Nat King ColeFebruary 15, 1965 Nat King Cole, jazz pianist and singer, died.

Cole was born Nathaniel Adam Coles on March 17, 1919 in Montgomery, Alabama. He began performing in the 1930s with the King Cole Trio and in 1943 they signed with Capitol Records.

Revenue from Cole’s recordings accounted for much of Capitol’s success and the headquarters that they built in 1956 is often referred to as “the house that Nat built.” Cole’s first vocal hit was his 1943 recording of “Straighten Up and Fly Right” which sold over 500,000 copies. This was followed by such hits as “The Christmas Song” (1946), “Nature Boy” (1948), “Mona Lisa” (1950), “Unforgettable” (1951), and “Those Lazy-Hazy-Crazy Days of Summer” (1963).

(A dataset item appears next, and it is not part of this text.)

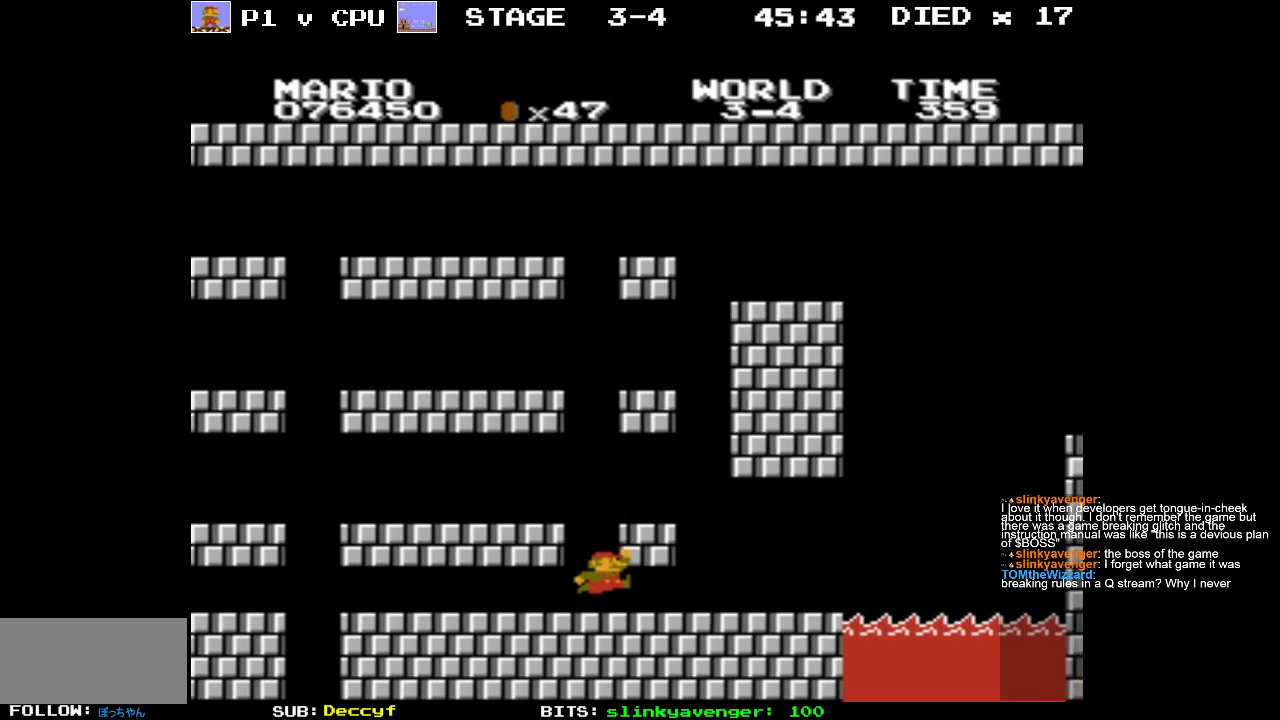
{"buttons": ["A", "DPAD_RIGHT"], "events": [[317, "DPAD_RIGHT", "down"]]}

On November 5, 1956, “The Nat King Cole Show” debuted, the first television show hosted by an African American. The show only lasted a year because of the lack of a national sponsor. Cole also appeared in a number of films, including “The Blue Gardenia” (1953), “St. Louis Blues” (1958), and “Cat Ballou” (1965). Cole’s last album, “L-O-V-E,” was released just prior to his death.

Cole was posthumously awarded the Grammy Lifetime Achievement Award in 1990 and in 1997 was inducted into the Down Beat Jazz Hall of Fame. Cole’s biography, “Unforgettable: The Life and Mystique of Nat King Cole,” was published in 1991.